肌のクリニック院長の肌ブログ

東京でニキビ治療・シミ治療・調剤化粧品・プラセンタ療法外来をしている医師のブログ

フェルラ酸日焼け止めについて

time 2016/03/17

何かおすすめの日焼け止めはありますか?

患者さんからお勧めの日焼け止めを聞かれるといつも困ってしまいます。なぜなら、肌に良い日焼け止めなど存在しないからです。さらに、日焼け止めはニキビの原因にもなりやすいです。ですから、付けなくて良い状況であれば、日焼け止めを付けないことがベストの選択となります。

そうはいっても、アキュテインでのニキビの治療中は、極端に紫外線に対する肌の防御能力が落ちますので、外出時は必須になります。また、光老化(シミやしわ)を考えると、紫外線の害>日焼け止めの害となるため、日焼け止めは使用してもらったほうが良いのです。

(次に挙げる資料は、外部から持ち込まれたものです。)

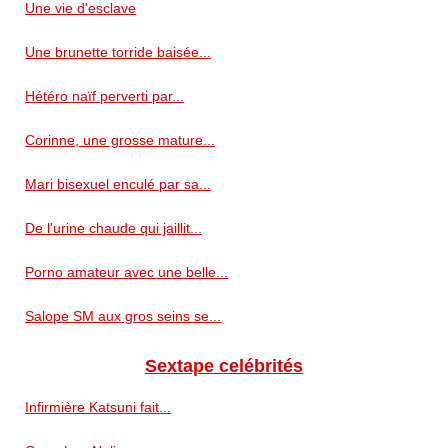
Une vie d'esclave
Une brunette torride baisée...
Hétéro naïf perverti par...
Corinne, une grosse mature...
Mari bisexuel enculé par sa...
De l'urine chaude qui jaillit...
Porno amateur avec une belle...
Salope SM aux gros seins se...
Sextape celébrités
Infirmière Katsuni fait...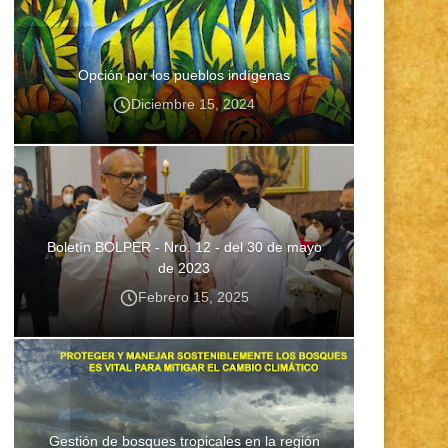
Opción por los pueblos indígenas
Diciembre 15, 2024
Boletín BOLPER - Nro. 12 - del 30 de mayo
de 2023
Febrero 15, 2025
Gestión de bosques tropicales en la región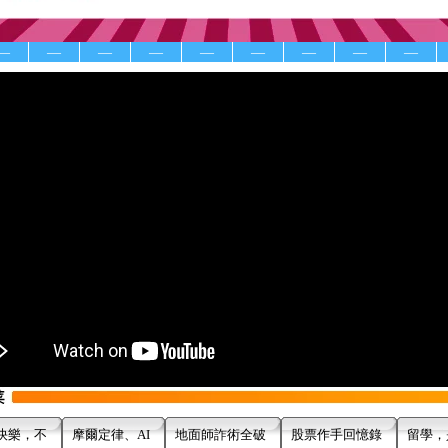
—
—
—
—
—
—
—
—
—
快樂，不
摩爾定律、AI
地面師詐術全破
股票作手回憶錄
留學，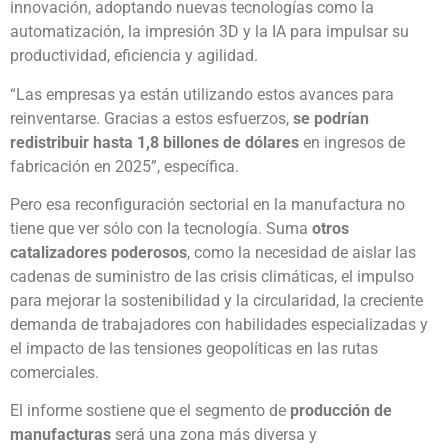
innovación, adoptando nuevas tecnologías como la
automatización, la impresión 3D y la IA para impulsar su
productividad, eficiencia y agilidad.
“Las empresas ya están utilizando estos avances para
reinventarse. Gracias a estos esfuerzos,
se podrían
redistribuir hasta 1,8 billones de dólares
en ingresos de
fabricación en 2025”, específica.
Pero esa reconfiguración sectorial en la manufactura no
tiene que ver sólo con la tecnología. Suma
otros
catalizadores poderosos
, como la necesidad de aislar las
cadenas de suministro de las crisis climáticas, el impulso
para mejorar la sostenibilidad y la circularidad, la creciente
demanda de trabajadores con habilidades especializadas y
el impacto de las tensiones geopolíticas en las rutas
comerciales.
El informe sostiene que el segmento de
producción de
manufacturas
será una zona más diversa y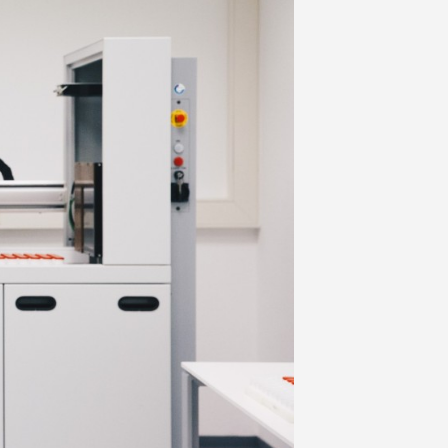
ale
ternațional
S la
r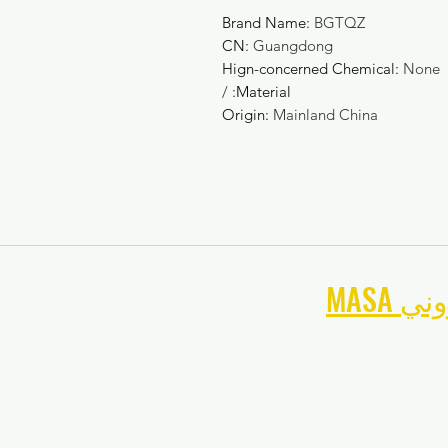
Brand Name
:
BGTQZ
CN
:
Guangdong
Hign-concerned Chemical
:
None
/
:
Material
Origin
:
Mainland China
تروني
تصفح موقع
لقدم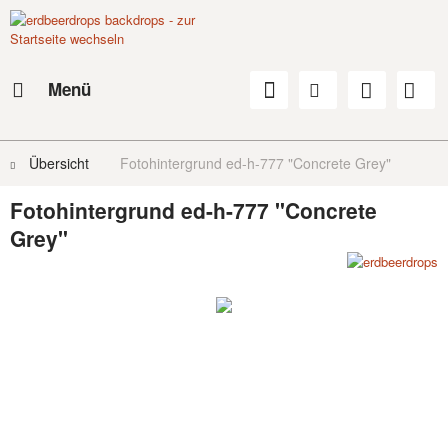
Menü
Übersicht
Fotohintergrund ed-h-777 "Concrete Grey"
Fotohintergrund ed-h-777 "Concrete
Grey"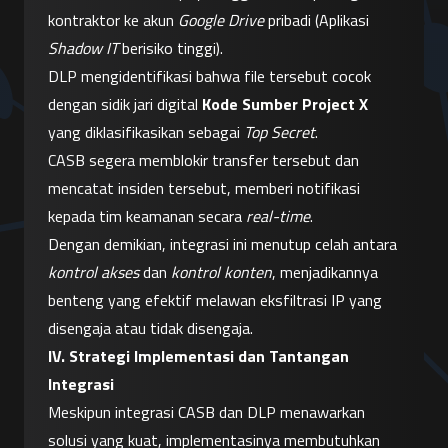
kontraktor ke akun 
Google Drive
 pribadi (Aplikasi 
Shadow IT
 berisiko tinggi).
DLP mengidentifikasi bahwa file tersebut cocok 
dengan sidik jari digital 
Kode Sumber Project X
yang diklasifikasikan sebagai 
Top Secret
.
CASB segera memblokir transfer tersebut dan 
mencatat insiden tersebut, memberi notifikasi 
kepada tim keamanan secara 
real-time
.
Dengan demikian, integrasi ini menutup celah antara 
kontrol akses
 dan 
kontrol konten
, menjadikannya 
benteng yang efektif melawan eksfiltrasi IP yang 
disengaja atau tidak disengaja.
IV. Strategi Implementasi dan Tantangan 
Integrasi
Meskipun integrasi CASB dan DLP menawarkan 
solusi yang kuat, implementasinya membutuhkan 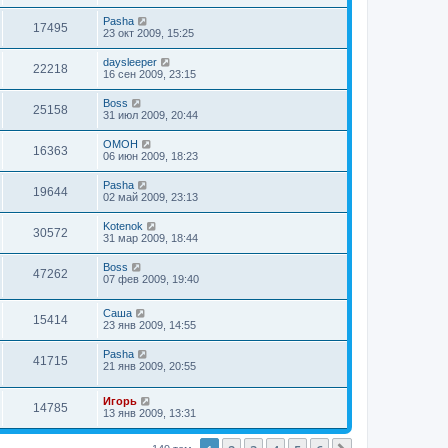
Pasha
17495
23 окт 2009, 15:25
daysleeper
22218
16 сен 2009, 23:15
Boss
25158
31 июл 2009, 20:44
OMOH
16363
06 июн 2009, 18:23
Pasha
19644
02 май 2009, 23:13
Kotenok
30572
31 мар 2009, 18:44
Boss
47262
07 фев 2009, 19:40
Саша
15414
23 янв 2009, 14:55
Pasha
41715
21 янв 2009, 20:55
Игорь
14785
13 янв 2009, 13:31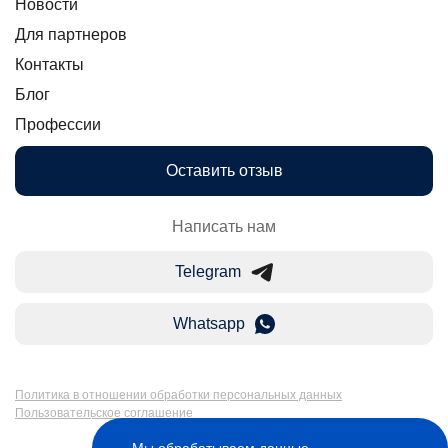
Новости
Для партнеров
Контакты
Блог
Профессии
Оставить отзыв
Написать нам
Telegram
Whatsapp
Политика в отношении обработки персональных данных
Пользовательское соглашение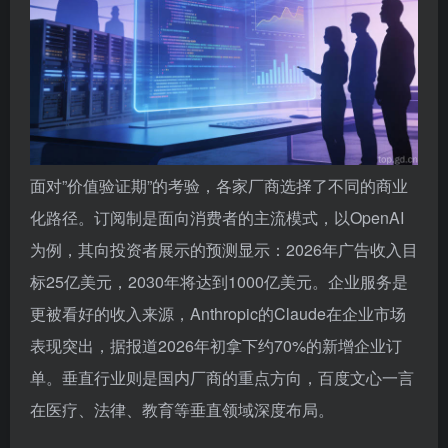
面对”价值验证期”的考验，各家厂商选择了不同的商业
化路径。订阅制是面向消费者的主流模式，以OpenAI
为例，其向投资者展示的预测显示：2026年广告收入目
标25亿美元，2030年将达到1000亿美元。企业服务是
更被看好的收入来源，Anthropic的Claude在企业市场
表现突出，据报道2026年初拿下约70%的新增企业订
单。垂直行业则是国内厂商的重点方向，百度文心一言
在医疗、法律、教育等垂直领域深度布局。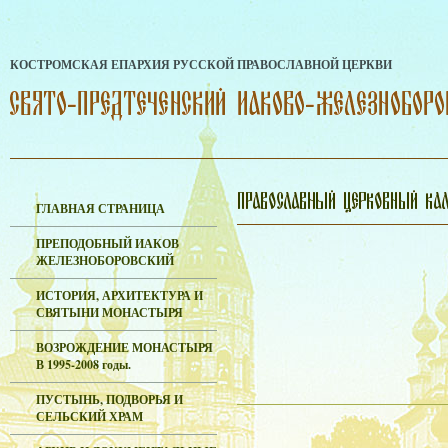
КОСТРОМСКАЯ ЕПАРХИЯ РУССКОЙ ПРАВОСЛАВНОЙ ЦЕРКВИ
ГЛАВНАЯ СТРАНИЦА
ПРЕПОДОБНЫЙ ИАКОВ
ЖЕЛЕЗНОБОРОВСКИЙ
ИСТОРИЯ, АРХИТЕКТУРА И
СВЯТЫНИ МОНАСТЫРЯ
ВОЗРОЖДЕНИЕ МОНАСТЫРЯ
В 1995-2008 годы.
ПУСТЫНЬ, ПОДВОРЬЯ И
СЕЛЬСКИЙ ХРАМ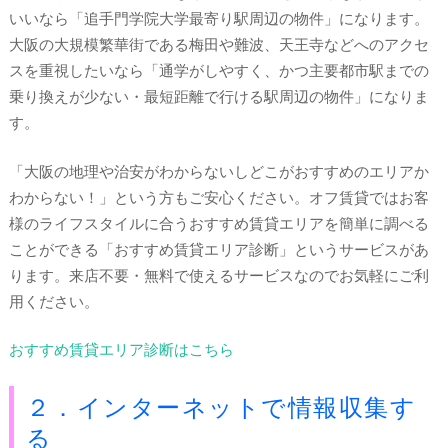
いいなら「追手門学院大学最寄り駅周辺の物件」になります。
大阪の大規模繁華街である梅田や難波、天王寺などへのアクセ
スを重視したいなら「通学がしやすく、かつ主要都市駅までの
乗り換えが少ない・最短距離で行ける駅周辺の物件」になりま
す。
「大阪の地理や治安がわからないしどこがおすすめのエリアか
わからない！」という方もご安心ください。オフ賃貸ではお客
様のライフスタイルに合うおすすめ賃貸エリアを簡単に調べる
ことができる「おすすめ賃貸エリア診断」というサービスがあ
ります。来店不要・無料で使えるサービスなのでお気軽にご利
用ください。
おすすめ賃貸エリア診断はこちら
２．インターネットで情報収集す
る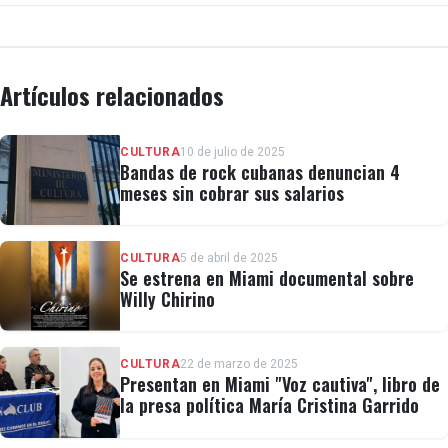
Artículos relacionados
CULTURA
10 de julio de 2025
Bandas de rock cubanas denuncian 4
meses sin cobrar sus salarios
CULTURA
5 de abril de 2025
Se estrena en Miami documental sobre
Willy Chirino
CULTURA
22 de marzo de 2025
Presentan en Miami "Voz cautiva", libro de
la presa política María Cristina Garrido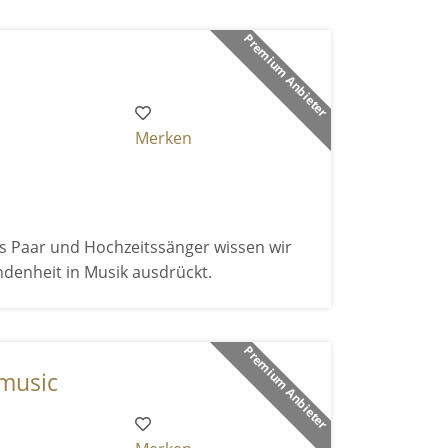
Premium Anbieter
Merken
Als Paar und Hochzeitssänger wissen wir
ndenheit in Musik ausdrückt.
Premium Anbieter
 music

そこで、患者さんへお勧めというほどではないにせよ、ある程度気を使っている会社の日焼け止めとして、パックスナチュロンのUVクリームや、オルビスのノンケミカルの日焼け止めなどを挙げることが多かったのですが、やはり患者さんの中には、刺激で赤くなってしまったり、ニキビが出来やすくなる方がおられます。また、使い心地も正直よくありません。

酸化チタンと酸化亜鉛は肌を錆びさせる

日焼け止めの成分は、「紫外線吸収剤」と「紫外線錯乱剤」の2種類があります。紫外線吸収剤は、発がん性や炎症、アレルギーを起こす物質が多く、最近では、紫外線吸収剤自体をコーティングして、肌への影響を抑えたり、紫外線吸収剤自体を配合しない、ノンケミカルをうたった日焼け止めが多く見られます。

ノンケミカルの日焼け止めに必ず含まれているのが、酸化チタンや酸化亜鉛(紫外線錯乱剤)です。酸化チタンや酸化亜鉛は、紫外線にあたるとそれ自体が活性酸素を発生します(光触媒作用)。酸化チタンの場合、化粧品には活性酸素を発生しにくい「ルチル型」が使用されていますが、それでも活性酸素を完全にゼロに抑えることはできません。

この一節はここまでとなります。